Segment Start: Source records

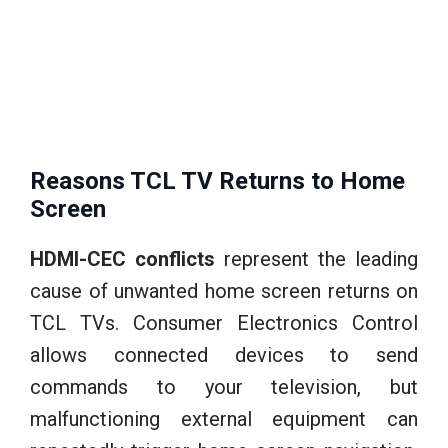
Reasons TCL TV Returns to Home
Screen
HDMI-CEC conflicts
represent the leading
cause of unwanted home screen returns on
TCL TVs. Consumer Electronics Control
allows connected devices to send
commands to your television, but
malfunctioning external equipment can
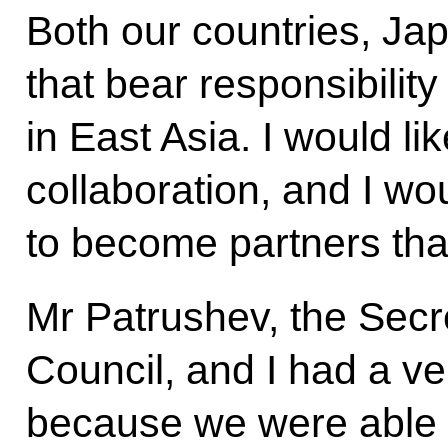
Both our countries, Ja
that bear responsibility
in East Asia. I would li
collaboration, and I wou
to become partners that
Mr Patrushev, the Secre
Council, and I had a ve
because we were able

Segment End: Source records
Segment Start: Source records

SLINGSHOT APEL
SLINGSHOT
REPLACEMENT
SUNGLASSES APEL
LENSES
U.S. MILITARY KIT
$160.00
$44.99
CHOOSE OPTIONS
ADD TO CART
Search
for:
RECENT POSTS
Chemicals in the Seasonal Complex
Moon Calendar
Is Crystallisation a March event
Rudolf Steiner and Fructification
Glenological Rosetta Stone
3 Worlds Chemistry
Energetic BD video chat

Segment End: Source records

What you are asked to do -> In the listing above, locate the line containing "SUNGLASSES APEL" and the line containing "Energetic BD video chat", then transcribe both and every line between them verbatim.

Response ->
SUNGLASSES APEL
LENSES
U.S. MILITARY KIT
$160.00
$44.99
CHOOSE OPTIONS
ADD TO CART
Search
for:
RECENT POSTS
Chemicals in the Seasonal Complex
Moon Calendar
Is Crystallisation a March event
Rudolf Steiner and Fructification
Glenological Rosetta Stone
3 Worlds Chemistry
Energetic BD video chat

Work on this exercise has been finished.